## Extracted records
Segment Open

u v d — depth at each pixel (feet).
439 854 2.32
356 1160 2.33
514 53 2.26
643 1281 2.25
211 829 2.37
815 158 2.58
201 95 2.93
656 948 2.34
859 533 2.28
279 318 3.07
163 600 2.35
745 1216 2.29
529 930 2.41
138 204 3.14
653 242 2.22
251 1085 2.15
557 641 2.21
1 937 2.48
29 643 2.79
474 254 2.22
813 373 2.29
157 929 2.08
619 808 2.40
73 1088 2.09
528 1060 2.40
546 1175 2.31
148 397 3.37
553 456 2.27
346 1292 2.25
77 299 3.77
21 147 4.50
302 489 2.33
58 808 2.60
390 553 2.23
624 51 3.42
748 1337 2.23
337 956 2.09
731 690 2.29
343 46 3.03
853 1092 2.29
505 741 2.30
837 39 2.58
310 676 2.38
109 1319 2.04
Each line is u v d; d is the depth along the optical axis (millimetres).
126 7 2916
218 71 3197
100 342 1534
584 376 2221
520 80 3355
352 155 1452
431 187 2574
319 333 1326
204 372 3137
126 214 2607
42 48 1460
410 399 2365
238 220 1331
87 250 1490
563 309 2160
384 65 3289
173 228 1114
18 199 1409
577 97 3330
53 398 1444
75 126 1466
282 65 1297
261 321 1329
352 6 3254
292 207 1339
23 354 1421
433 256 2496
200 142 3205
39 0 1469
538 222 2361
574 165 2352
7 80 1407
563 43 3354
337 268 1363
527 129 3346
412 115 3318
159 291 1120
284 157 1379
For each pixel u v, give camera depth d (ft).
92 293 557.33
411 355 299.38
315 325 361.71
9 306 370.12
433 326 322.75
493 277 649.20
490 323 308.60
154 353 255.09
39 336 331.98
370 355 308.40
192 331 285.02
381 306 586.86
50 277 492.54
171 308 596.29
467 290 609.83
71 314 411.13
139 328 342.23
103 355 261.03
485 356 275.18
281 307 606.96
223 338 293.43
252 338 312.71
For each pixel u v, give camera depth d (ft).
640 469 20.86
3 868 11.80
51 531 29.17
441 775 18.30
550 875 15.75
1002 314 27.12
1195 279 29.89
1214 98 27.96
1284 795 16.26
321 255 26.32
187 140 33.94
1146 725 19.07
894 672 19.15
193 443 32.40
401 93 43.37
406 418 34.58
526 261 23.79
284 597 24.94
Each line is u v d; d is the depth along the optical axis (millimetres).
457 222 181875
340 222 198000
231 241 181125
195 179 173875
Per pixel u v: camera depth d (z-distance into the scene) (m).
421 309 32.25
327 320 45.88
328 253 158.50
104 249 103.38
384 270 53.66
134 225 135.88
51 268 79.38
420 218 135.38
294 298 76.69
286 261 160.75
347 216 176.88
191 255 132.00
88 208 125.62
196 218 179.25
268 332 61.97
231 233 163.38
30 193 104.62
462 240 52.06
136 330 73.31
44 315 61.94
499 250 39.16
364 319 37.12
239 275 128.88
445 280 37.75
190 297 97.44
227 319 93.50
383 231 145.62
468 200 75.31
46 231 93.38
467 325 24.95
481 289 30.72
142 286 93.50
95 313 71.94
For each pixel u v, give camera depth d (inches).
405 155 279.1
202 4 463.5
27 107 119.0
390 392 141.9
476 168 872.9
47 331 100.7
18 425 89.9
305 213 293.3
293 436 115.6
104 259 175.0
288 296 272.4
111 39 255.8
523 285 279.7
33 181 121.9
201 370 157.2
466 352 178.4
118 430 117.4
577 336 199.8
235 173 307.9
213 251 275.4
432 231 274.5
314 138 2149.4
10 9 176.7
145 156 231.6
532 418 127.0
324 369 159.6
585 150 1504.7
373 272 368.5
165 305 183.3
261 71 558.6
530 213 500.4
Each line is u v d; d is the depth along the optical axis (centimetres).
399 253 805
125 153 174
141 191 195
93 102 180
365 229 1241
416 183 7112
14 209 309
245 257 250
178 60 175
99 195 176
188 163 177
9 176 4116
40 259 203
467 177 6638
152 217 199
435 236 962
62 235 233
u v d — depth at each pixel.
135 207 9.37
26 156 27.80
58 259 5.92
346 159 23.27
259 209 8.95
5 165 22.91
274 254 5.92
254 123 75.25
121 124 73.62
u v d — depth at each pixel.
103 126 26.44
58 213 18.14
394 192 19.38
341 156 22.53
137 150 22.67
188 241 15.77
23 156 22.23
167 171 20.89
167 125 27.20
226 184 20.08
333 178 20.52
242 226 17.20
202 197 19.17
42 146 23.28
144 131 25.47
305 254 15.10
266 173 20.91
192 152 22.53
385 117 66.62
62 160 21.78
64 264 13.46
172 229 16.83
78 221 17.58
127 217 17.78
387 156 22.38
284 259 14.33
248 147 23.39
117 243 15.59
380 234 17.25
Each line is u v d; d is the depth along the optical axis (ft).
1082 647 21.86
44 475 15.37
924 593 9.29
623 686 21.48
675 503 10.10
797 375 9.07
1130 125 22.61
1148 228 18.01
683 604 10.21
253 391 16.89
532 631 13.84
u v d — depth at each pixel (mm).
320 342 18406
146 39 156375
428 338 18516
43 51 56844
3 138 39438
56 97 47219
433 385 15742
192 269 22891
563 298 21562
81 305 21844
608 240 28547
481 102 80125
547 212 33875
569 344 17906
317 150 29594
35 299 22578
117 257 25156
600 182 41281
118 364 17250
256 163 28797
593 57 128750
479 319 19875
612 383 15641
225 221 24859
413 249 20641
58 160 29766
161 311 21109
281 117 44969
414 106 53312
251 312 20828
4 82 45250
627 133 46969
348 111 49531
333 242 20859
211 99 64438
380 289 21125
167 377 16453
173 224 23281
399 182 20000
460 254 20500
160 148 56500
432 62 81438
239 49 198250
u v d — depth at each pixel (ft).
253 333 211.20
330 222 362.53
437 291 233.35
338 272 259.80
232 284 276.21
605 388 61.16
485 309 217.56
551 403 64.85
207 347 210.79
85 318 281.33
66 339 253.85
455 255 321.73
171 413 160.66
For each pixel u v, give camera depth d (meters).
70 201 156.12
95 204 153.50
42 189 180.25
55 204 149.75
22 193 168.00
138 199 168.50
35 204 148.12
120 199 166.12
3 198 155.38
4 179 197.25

Segment Closed

## What to work on
Write out every record again, exactly as it was written.

## Exercise result
u v d — depth at each pixel (feet).
439 854 2.32
356 1160 2.33
514 53 2.26
643 1281 2.25
211 829 2.37
815 158 2.58
201 95 2.93
656 948 2.34
859 533 2.28
279 318 3.07
163 600 2.35
745 1216 2.29
529 930 2.41
138 204 3.14
653 242 2.22
251 1085 2.15
557 641 2.21
1 937 2.48
29 643 2.79
474 254 2.22
813 373 2.29
157 929 2.08
619 808 2.40
73 1088 2.09
528 1060 2.40
546 1175 2.31
148 397 3.37
553 456 2.27
346 1292 2.25
77 299 3.77
21 147 4.50
302 489 2.33
58 808 2.60
390 553 2.23
624 51 3.42
748 1337 2.23
337 956 2.09
731 690 2.29
343 46 3.03
853 1092 2.29
505 741 2.30
837 39 2.58
310 676 2.38
109 1319 2.04
Each line is u v d; d is the depth along the optical axis (millimetres).
126 7 2916
218 71 3197
100 342 1534
584 376 2221
520 80 3355
352 155 1452
431 187 2574
319 333 1326
204 372 3137
126 214 2607
42 48 1460
410 399 2365
238 220 1331
87 250 1490
563 309 2160
384 65 3289
173 228 1114
18 199 1409
577 97 3330
53 398 1444
75 126 1466
282 65 1297
261 321 1329
352 6 3254
292 207 1339
23 354 1421
433 256 2496
200 142 3205
39 0 1469
538 222 2361
574 165 2352
7 80 1407
563 43 3354
337 268 1363
527 129 3346
412 115 3318
159 291 1120
284 157 1379
For each pixel u v, give camera depth d (ft).
92 293 557.33
411 355 299.38
315 325 361.71
9 306 370.12
433 326 322.75
493 277 649.20
490 323 308.60
154 353 255.09
39 336 331.98
370 355 308.40
192 331 285.02
381 306 586.86
50 277 492.54
171 308 596.29
467 290 609.83
71 314 411.13
139 328 342.23
103 355 261.03
485 356 275.18
281 307 606.96
223 338 293.43
252 338 312.71
For each pixel u v, give camera depth d (ft).
640 469 20.86
3 868 11.80
51 531 29.17
441 775 18.30
550 875 15.75
1002 314 27.12
1195 279 29.89
1214 98 27.96
1284 795 16.26
321 255 26.32
187 140 33.94
1146 725 19.07
894 672 19.15
193 443 32.40
401 93 43.37
406 418 34.58
526 261 23.79
284 597 24.94
Each line is u v d; d is the depth along the optical axis (millimetres).
457 222 181875
340 222 198000
231 241 181125
195 179 173875
Per pixel u v: camera depth d (z-distance into the scene) (m).
421 309 32.25
327 320 45.88
328 253 158.50
104 249 103.38
384 270 53.66
134 225 135.88
51 268 79.38
420 218 135.38
294 298 76.69
286 261 160.75
347 216 176.88
191 255 132.00
88 208 125.62
196 218 179.25
268 332 61.97
231 233 163.38
30 193 104.62
462 240 52.06
136 330 73.31
44 315 61.94
499 250 39.16
364 319 37.12
239 275 128.88
445 280 37.75
190 297 97.44
227 319 93.50
383 231 145.62
468 200 75.31
46 231 93.38
467 325 24.95
481 289 30.72
142 286 93.50
95 313 71.94
For each pixel u v, give camera depth d (inches).
405 155 279.1
202 4 463.5
27 107 119.0
390 392 141.9
476 168 872.9
47 331 100.7
18 425 89.9
305 213 293.3
293 436 115.6
104 259 175.0
288 296 272.4
111 39 255.8
523 285 279.7
33 181 121.9
201 370 157.2
466 352 178.4
118 430 117.4
577 336 199.8
235 173 307.9
213 251 275.4
432 231 274.5
314 138 2149.4
10 9 176.7
145 156 231.6
532 418 127.0
324 369 159.6
585 150 1504.7
373 272 368.5
165 305 183.3
261 71 558.6
530 213 500.4
Each line is u v d; d is the depth along the optical axis (centimetres).
399 253 805
125 153 174
141 191 195
93 102 180
365 229 1241
416 183 7112
14 209 309
245 257 250
178 60 175
99 195 176
188 163 177
9 176 4116
40 259 203
467 177 6638
152 217 199
435 236 962
62 235 233
u v d — depth at each pixel.
135 207 9.37
26 156 27.80
58 259 5.92
346 159 23.27
259 209 8.95
5 165 22.91
274 254 5.92
254 123 75.25
121 124 73.62
u v d — depth at each pixel.
103 126 26.44
58 213 18.14
394 192 19.38
341 156 22.53
137 150 22.67
188 241 15.77
23 156 22.23
167 171 20.89
167 125 27.20
226 184 20.08
333 178 20.52
242 226 17.20
202 197 19.17
42 146 23.28
144 131 25.47
305 254 15.10
266 173 20.91
192 152 22.53
385 117 66.62
62 160 21.78
64 264 13.46
172 229 16.83
78 221 17.58
127 217 17.78
387 156 22.38
284 259 14.33
248 147 23.39
117 243 15.59
380 234 17.25
Each line is u v d; d is the depth along the optical axis (ft).
1082 647 21.86
44 475 15.37
924 593 9.29
623 686 21.48
675 503 10.10
797 375 9.07
1130 125 22.61
1148 228 18.01
683 604 10.21
253 391 16.89
532 631 13.84
u v d — depth at each pixel (mm).
320 342 18406
146 39 156375
428 338 18516
43 51 56844
3 138 39438
56 97 47219
433 385 15742
192 269 22891
563 298 21562
81 305 21844
608 240 28547
481 102 80125
547 212 33875
569 344 17906
317 150 29594
35 299 22578
117 257 25156
600 182 41281
118 364 17250
256 163 28797
593 57 128750
479 319 19875
612 383 15641
225 221 24859
413 249 20641
58 160 29766
161 311 21109
281 117 44969
414 106 53312
251 312 20828
4 82 45250
627 133 46969
348 111 49531
333 242 20859
211 99 64438
380 289 21125
167 377 16453
173 224 23281
399 182 20000
460 254 20500
160 148 56500
432 62 81438
239 49 198250
u v d — depth at each pixel (ft).
253 333 211.20
330 222 362.53
437 291 233.35
338 272 259.80
232 284 276.21
605 388 61.16
485 309 217.56
551 403 64.85
207 347 210.79
85 318 281.33
66 339 253.85
455 255 321.73
171 413 160.66
For each pixel u v, give camera depth d (meters).
70 201 156.12
95 204 153.50
42 189 180.25
55 204 149.75
22 193 168.00
138 199 168.50
35 204 148.12
120 199 166.12
3 198 155.38
4 179 197.25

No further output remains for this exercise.